The Biden administration released two new rules on Thursday that will be enforced starting Jan. 4. Together the rules are expected to affect over one million workers and follow guidelines for federal contractors already put in place that are also now set to take effect Jan. 4. Yet those guidelines for contractors are also the target of several lawsuits, including one filed by Florida last week.

In a statement Biden defended the need for the mandates.

"The virus will not go away by itself, or because we wish it away: we have to act," Biden said. "Vaccination is the single best pathway out of this pandemic. And while I would have much preferred that requirements not become necessary, too many people remain unvaccinated for us to get out of this pandemic for good."

DeSantis argued that the rules for employers — which is being enacted by the Occupational Safety and Health Administration — were never authorized by Congress and that OSHA cannot legally justify that an emergency exists to impose it now. He said that once the state files its challenge in the 11th Circuit Court of Appeals in Atlanta, Florida will ask for it to be immediately suspended.

"I think this rule is absolutely going down," he said during a morning press conference in Jacksonville.

Florida’s legislative leaders — who were blindsided by DeSantis’ push to hold a special session this month — are still backing much of what the governor wants.
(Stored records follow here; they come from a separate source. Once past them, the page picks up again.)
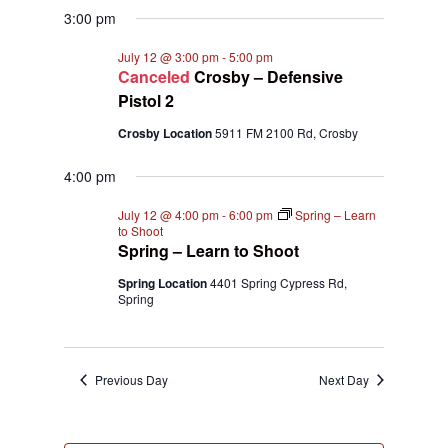
3:00 pm
July 12 @ 3:00 pm
-
5:00 pm
Canceled
Crosby – Defensive
Pistol 2
Crosby Location
5911 FM 2100 Rd, Crosby
4:00 pm
July 12 @ 4:00 pm
-
6:00 pm
Spring – Learn
to Shoot
Spring – Learn to Shoot
Spring Location
4401 Spring Cypress Rd,
Spring
Previous Day
Next Day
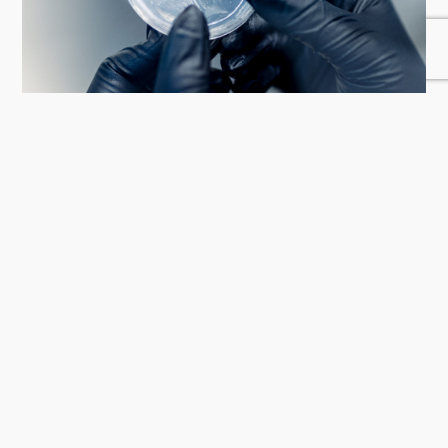
03. In vitro strains
Our germplasm bank ensures that all the plants in our facilities
come from tissue culture, guaranteeing pharmaceutical-grade
quality, consistency and traceability.
04. Artificial Intelligence
We have developed an autonomous growing system that leverages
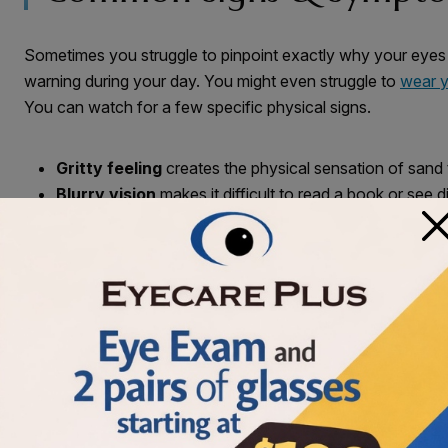
Sometimes you struggle to pinpoint exactly why your eyes
warning during your day. You might even struggle to
wear y
You can watch for a few specific physical signs.
Gritty feeling
creates the physical sensation of sand
Blurry vision
makes it difficult to read a book or see d
×
Watery eyes
happen when your body tries to soothe pe
Everyday Habits & Enviro
Small daily choices greatly affect your tear production. You
your physical comfort. Your physical surroundings also impa
changes to your day can help improve how your eyes feel.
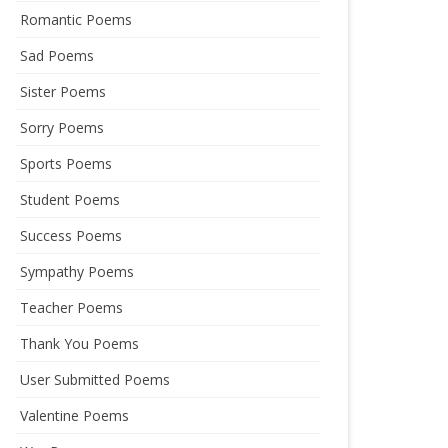
Romantic Poems
Sad Poems
Sister Poems
Sorry Poems
Sports Poems
Student Poems
Success Poems
Sympathy Poems
Teacher Poems
Thank You Poems
User Submitted Poems
Valentine Poems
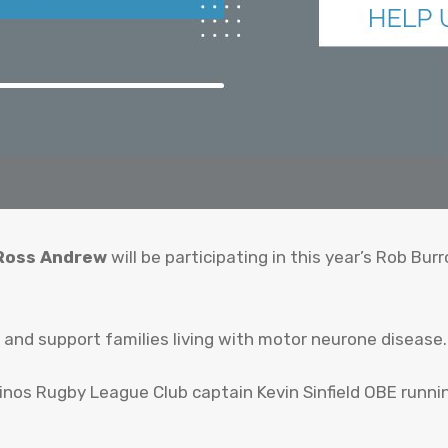
 Ross Andrew
will be participating in this year’s Rob B
and support families living with motor neurone disease.
nos Rugby League Club captain Kevin Sinfield OBE running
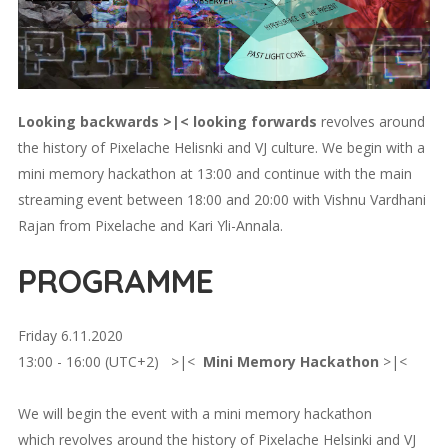
Looking backwards >|< looking forwards
revolves around
the history of Pixelache Helisnki and VJ culture. We begin with a
mini memory hackathon at 13:00 and continue with the main
streaming event between 18:00 and 20:00 with Vishnu Vardhani
Rajan from Pixelache and Kari Yli-Annala.
PROGRAMME
Friday 6.11.2020
13:00 - 16:00 (UTC+2) >|<
Mini Memory Hackathon
>|<
We will begin the event with a mini memory hackathon
which revolves around the history of Pixelache Helsinki and VJ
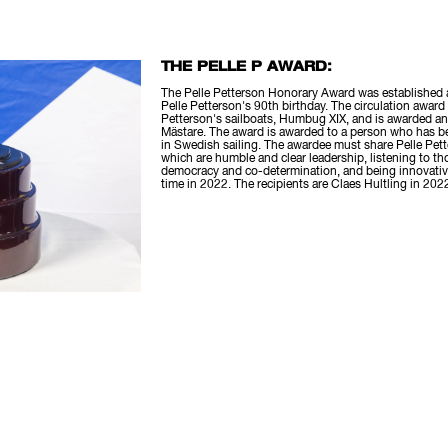
THE PELLE P AWARD:
The Pelle Petterson Honorary Award was established a
Pelle Petterson's 90th birthday. The circulation award
Petterson's sailboats, Humbug XIX, and is awarded an
Mästare. The award is awarded to a person who has 
in Swedish sailing. The awardee must share Pelle Pette
which are humble and clear leadership, listening to t
democracy and co-determination, and being innovative
time in 2022. The recipients are Claes Hultling in 202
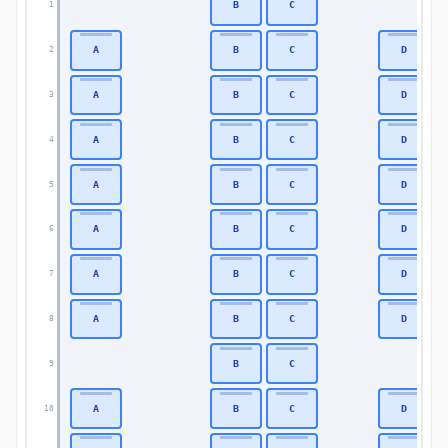
B
C
1
A
B
C
D
2
A
B
C
D
3
A
B
C
D
4
A
B
C
D
5
A
B
C
D
6
A
B
C
D
7
A
B
C
D
8
B
C
9
A
B
C
D
10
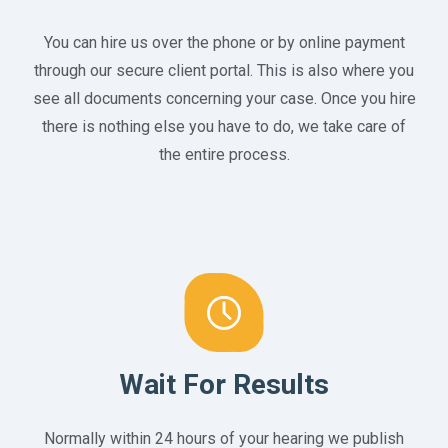
You can hire us over the phone or by online payment
through our secure client portal. This is also where you
see all documents concerning your case. Once you hire
there is nothing else you have to do, we take care of
the entire process.
Wait For Results
Normally within 24 hours of your hearing we publish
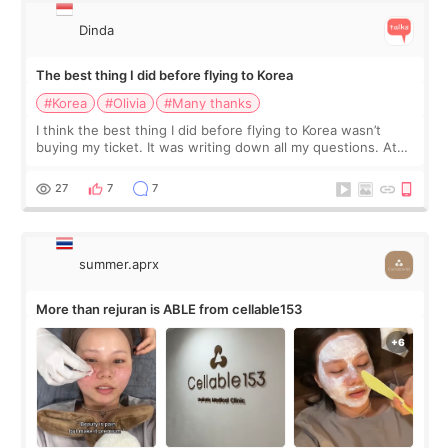
Dinda
The best thing I did before flying to Korea
#Korea
#Olivia
#Many thanks
I think the best thing I did before flying to Korea wasn’t
buying my ticket. It was writing down all my questions. At
first, I felt shy asking so many small things. Maybe I worried
too much… wkwkwk
27
7
7
summer.aprx
More than rejuran is ABLE from cellable153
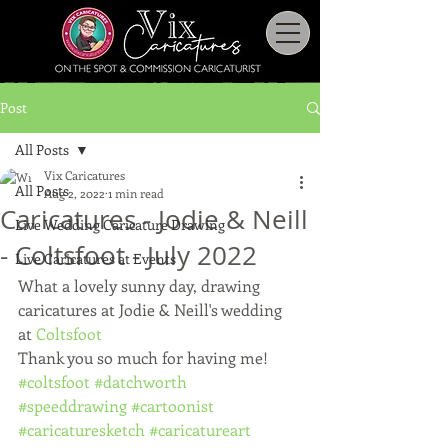
Post
All Posts
Vix Caricatures
All Posts
Aug 2, 2022
1 min read
Caricatures - Jodie & Neill
Live Wedding Caricature Drawing
- Coltsfoot - July 2022
Live Caricatures at Events
What a lovely sunny day, drawing 
caricatures at Jodie & Neill's wedding 
at 
Coltsfoot
Thank you so much for having me!
#coltsfoot
#datchworth
#speeddrawing
#cartoonist
#caricaturesketch
#caricatureart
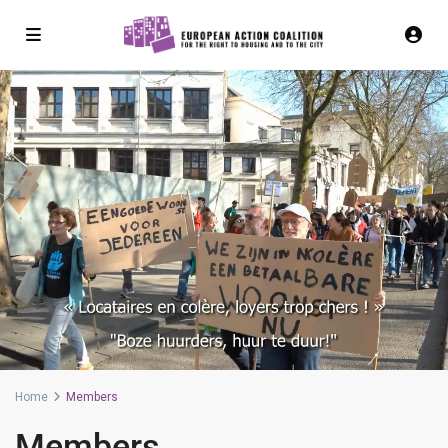
Home
Members
Members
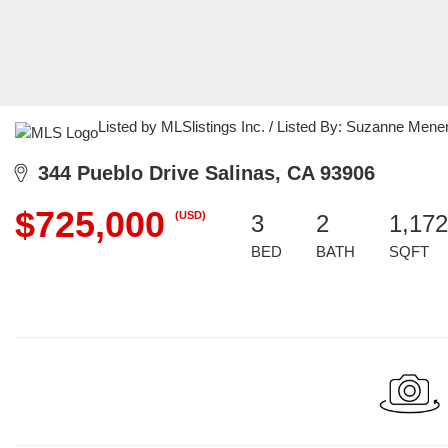
Listed by MLSlistings Inc. / Listed By: Suzanne Men
344 Pueblo Drive Salinas, CA 93906
$725,000
(USD)
3
2
1,172
BED
BATH
SQFT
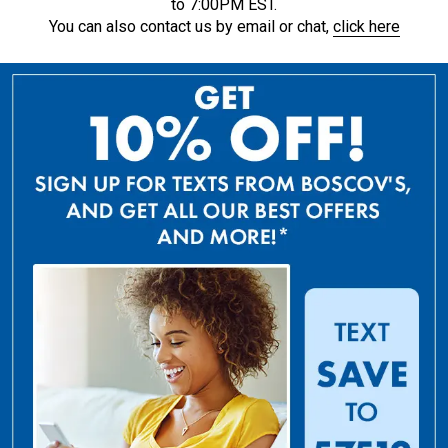
to 7:00PM EST.
You can also contact us by email or chat,
click here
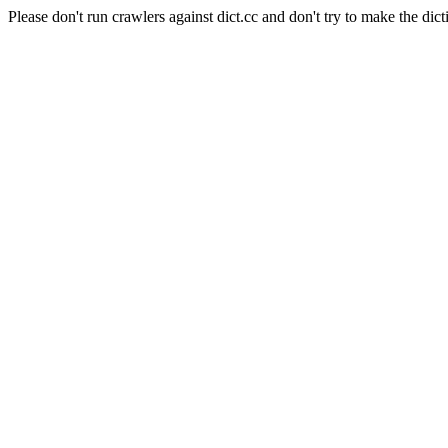
Please don't run crawlers against dict.cc and don't try to make the dict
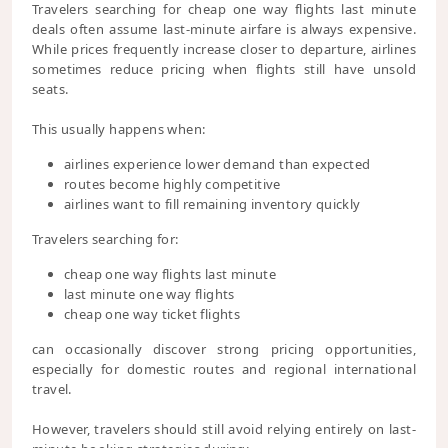
Travelers searching for cheap one way flights last minute
deals often assume last-minute airfare is always expensive.
While prices frequently increase closer to departure, airlines
sometimes reduce pricing when flights still have unsold
seats.
This usually happens when:
airlines experience lower demand than expected
routes become highly competitive
airlines want to fill remaining inventory quickly
Travelers searching for:
cheap one way flights last minute
last minute one way flights
cheap one way ticket flights
can occasionally discover strong pricing opportunities,
especially for domestic routes and regional international
travel.
However, travelers should still avoid relying entirely on last-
Florida House Speaker Chris Sprowls and Senate President Wilton Simpson repeated on Thursday that they want to consider legislation that would replace OSHA with state oversight.

“Today, though, it has become even clearer that OSHA is being weaponized by the Biden Administration not to protect workers, but to institute an illegal and unconstitutional nationwide vaccine mandate that robs Americans of the dignity of work,” Sprowls and Simpson said in a joint statement. “As we have said before, the Florida Legislature looks forward to pursuing separation from OSHA and creating Florida’s own safety and health standards that reflect the views and values of our state.”